Perícia feita a pedido da comissão do impeachment do Senado diz que não há “controvérsia” sobre o fato de a presidente afastada Dilma Rousseff (PT) ter agido para liberar créditos suplementares sem o aval do Congresso através de decretos. Por outro lado, o laudo afirma que não foi identificada ação dela nas chamadas pedaladas fiscais.
Segundo o documento, assinado por três técnicos do Senado e entregue na manhã de ontem à comissão, três dos quatro decretos de crédito, que são objetos da denúncia contra Dilma, eram “incompatíveis” com a meta fiscal do ano passado. A perícia afirma: “Há ato comissivo da exma. Sra. Presidente da República na edição dos decretos, sem controvérsia sobre sua autoria”.
Ao todo, 99 perguntas foram feitas pela defesa da petista, pela acusação contra ela, e pelo relator do processo, Antonio Anastasia (PSDB-MG).

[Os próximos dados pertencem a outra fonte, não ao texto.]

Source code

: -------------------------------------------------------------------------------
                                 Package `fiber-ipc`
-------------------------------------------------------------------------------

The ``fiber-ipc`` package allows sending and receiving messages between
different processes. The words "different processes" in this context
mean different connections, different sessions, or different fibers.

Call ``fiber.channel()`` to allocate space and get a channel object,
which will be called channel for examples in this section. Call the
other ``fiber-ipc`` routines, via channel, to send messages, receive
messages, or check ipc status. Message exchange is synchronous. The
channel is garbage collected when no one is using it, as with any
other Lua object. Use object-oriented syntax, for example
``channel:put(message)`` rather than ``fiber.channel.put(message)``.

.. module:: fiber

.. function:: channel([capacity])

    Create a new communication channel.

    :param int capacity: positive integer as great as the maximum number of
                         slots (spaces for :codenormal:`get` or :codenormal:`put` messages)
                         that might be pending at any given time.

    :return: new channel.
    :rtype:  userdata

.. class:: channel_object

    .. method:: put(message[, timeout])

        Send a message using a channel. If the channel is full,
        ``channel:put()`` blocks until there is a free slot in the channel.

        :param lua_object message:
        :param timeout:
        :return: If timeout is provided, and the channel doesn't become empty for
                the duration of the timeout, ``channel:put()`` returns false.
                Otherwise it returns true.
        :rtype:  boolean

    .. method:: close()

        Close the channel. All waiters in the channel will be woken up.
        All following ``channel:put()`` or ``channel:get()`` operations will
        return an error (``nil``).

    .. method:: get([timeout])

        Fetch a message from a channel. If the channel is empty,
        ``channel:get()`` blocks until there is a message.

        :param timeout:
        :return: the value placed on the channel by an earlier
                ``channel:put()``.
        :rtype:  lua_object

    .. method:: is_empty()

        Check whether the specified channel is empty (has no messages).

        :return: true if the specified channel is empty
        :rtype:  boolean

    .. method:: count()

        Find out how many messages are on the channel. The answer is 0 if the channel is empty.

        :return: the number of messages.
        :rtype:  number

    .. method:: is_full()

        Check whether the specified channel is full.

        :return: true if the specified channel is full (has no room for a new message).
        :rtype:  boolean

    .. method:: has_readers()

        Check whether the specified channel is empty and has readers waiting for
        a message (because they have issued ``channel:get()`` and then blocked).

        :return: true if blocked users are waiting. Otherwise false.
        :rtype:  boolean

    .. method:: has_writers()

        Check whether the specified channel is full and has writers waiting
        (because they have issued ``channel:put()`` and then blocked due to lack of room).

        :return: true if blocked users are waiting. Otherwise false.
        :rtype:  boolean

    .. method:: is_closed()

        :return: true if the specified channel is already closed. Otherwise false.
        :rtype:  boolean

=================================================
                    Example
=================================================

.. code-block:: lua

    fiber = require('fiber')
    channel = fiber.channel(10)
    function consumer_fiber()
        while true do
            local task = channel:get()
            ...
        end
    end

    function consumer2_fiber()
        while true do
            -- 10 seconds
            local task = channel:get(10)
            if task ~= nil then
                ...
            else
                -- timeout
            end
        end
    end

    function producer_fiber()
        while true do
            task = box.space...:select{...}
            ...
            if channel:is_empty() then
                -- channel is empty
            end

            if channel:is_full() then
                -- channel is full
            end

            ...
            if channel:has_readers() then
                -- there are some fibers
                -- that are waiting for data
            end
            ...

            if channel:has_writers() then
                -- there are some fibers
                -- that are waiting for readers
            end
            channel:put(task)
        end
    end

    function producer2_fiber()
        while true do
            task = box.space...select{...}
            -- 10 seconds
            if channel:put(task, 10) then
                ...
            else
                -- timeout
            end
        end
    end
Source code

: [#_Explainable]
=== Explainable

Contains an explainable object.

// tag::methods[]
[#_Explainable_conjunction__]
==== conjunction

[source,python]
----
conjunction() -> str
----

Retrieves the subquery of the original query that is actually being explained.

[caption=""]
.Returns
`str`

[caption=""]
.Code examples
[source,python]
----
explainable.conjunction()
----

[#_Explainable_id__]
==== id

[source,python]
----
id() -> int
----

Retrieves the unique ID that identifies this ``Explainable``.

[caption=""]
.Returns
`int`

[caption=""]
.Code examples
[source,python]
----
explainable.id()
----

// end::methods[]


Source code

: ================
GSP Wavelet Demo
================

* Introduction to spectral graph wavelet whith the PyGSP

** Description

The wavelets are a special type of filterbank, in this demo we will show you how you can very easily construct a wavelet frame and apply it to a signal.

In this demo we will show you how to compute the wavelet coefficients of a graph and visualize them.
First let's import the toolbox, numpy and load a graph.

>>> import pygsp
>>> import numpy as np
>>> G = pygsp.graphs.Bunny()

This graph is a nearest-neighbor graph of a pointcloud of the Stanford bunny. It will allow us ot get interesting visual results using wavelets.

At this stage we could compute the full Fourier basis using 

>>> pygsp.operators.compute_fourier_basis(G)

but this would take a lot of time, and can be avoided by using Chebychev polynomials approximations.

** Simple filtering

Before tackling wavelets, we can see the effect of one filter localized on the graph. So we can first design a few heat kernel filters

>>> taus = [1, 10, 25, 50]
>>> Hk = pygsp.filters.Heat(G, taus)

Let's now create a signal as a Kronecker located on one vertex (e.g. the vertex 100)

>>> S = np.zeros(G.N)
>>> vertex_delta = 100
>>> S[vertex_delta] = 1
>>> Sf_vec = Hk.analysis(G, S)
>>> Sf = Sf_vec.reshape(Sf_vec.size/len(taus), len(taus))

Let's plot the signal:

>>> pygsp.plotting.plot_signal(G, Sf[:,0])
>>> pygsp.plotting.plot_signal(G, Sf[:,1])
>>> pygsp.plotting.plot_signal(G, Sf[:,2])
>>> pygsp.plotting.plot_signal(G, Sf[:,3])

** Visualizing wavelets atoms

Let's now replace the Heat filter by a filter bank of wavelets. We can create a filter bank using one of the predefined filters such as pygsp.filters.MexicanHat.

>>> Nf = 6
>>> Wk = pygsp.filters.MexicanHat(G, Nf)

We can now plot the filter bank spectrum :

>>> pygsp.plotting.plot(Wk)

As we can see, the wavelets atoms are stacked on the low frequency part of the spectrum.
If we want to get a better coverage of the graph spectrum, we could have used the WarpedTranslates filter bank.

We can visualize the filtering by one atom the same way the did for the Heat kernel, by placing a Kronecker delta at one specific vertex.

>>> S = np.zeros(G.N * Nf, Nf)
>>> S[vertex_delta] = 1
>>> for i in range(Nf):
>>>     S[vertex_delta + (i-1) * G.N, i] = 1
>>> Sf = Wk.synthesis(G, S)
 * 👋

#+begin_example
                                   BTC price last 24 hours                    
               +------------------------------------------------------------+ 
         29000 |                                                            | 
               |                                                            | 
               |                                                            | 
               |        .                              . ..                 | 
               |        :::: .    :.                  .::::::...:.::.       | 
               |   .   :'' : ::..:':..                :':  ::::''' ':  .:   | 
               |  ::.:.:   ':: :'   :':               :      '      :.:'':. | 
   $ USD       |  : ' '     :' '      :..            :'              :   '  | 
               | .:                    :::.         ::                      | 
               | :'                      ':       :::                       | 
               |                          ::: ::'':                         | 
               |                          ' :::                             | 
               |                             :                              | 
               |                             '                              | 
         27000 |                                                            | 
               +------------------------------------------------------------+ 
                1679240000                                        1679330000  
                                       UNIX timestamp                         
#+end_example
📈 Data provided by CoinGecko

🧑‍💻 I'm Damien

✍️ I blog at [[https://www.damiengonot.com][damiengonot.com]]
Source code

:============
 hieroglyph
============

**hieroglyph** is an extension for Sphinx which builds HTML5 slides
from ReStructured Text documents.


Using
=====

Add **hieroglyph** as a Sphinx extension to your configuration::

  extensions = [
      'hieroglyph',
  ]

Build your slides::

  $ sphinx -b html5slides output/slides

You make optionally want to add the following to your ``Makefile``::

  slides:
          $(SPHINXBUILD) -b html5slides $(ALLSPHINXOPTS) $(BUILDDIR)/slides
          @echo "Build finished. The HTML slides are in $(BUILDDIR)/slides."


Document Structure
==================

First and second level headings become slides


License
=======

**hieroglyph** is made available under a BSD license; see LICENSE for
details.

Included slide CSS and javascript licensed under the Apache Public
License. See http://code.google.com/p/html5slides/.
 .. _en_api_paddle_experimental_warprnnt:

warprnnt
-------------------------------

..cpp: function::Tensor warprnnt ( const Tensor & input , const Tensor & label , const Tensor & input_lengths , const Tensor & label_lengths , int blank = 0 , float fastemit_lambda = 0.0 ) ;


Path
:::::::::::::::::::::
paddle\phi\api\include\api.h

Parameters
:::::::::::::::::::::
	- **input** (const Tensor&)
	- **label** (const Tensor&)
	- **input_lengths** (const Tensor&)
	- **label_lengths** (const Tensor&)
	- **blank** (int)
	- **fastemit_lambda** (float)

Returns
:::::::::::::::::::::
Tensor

Segundo a perícia, de 223 páginas, três decretos “promoveram alterações na programação orçamentária incompatíveis com a obtenção da meta de resultado primário vigente à época da edição”. São eles: os de 27 de junho de 2015, nos valores de R$ 1,7 bilhão e de R$ 29 milhões, e o decreto de 20 de agosto de 2015, no valor de R$ 600 milhões.
De acordo com o laudo, esses créditos deveriam ter tido autorização prévia do Congresso.
Uma das acusações na denúncia contra Dilma diz que ela cometeu “pedalada fiscal” com o atraso do repasse de R$ 3,5 bilhões do Tesouro ao Banco do Brasil para o Plano Safra.
O laudo diz que não identificou ação de Dilma no episódio: “Pela análise dos dados, dos documentos e das informações relativos ao Plano Safra, não foi identificado ato comissivo da Exma. Sra. Presidente da República que tenha contribuído direta ou imediatamente para que ocorressem os atrasos nos pagamentos”.